The correlation of Automatic Data is a statistical measure of how it moves in relation to other instruments. This measure is expressed in what is known as the correlation coefficient, which ranges between -1 and +1. A perfect positive correlation (i.e., a correlation coefficient of +1) implies that as Automatic Data moves, either up or down, the other security will move in the same direction. Alternatively, perfect negative correlation means that if Automatic Data Processing moves in either direction, the perfectly negatively correlated security will move in the opposite direction. If the correlation is 0, the equities are not correlated; they are entirely random. A correlation greater than 0.8 is generally described as strong, whereas a correlation less than 0.5 is generally considered weak.
Correlation analysis and pair trading evaluation for Automatic Data can also be used as hedging techniques within a particular sector or industry or even over random equities to generate a better risk-adjusted return on your portfolios.

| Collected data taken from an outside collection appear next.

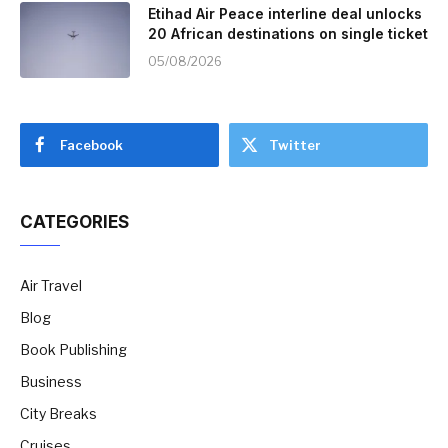
Etihad Air Peace interline deal unlocks
20 African destinations on single ticket
05/08/2026
Facebook
Twitter
CATEGORIES
Air Travel
Blog
Book Publishing
Business
City Breaks
Cruises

Pair CorrelationCorrelation Matching

Additional Tools for Automatic Stock Analysis

When running Automatic Data's price analysis, check to measure Automatic Data's market volatility, profitability, liquidity, solvency, efficiency, growth potential, financial leverage, and other vital indicators. We have many different tools that can be utilized to determine how healthy Automatic Data is operating at the current time. Most of Automatic Data's value examination focuses on studying past and present price action to predict the probability of Automatic Data's future price movements. You can analyze the entity against its peers and the financial market as a whole to determine factors that move Automatic Data's price. Additionally, you may evaluate how the addition of Automatic Data to your portfolios can decrease your overall portfolio volatility.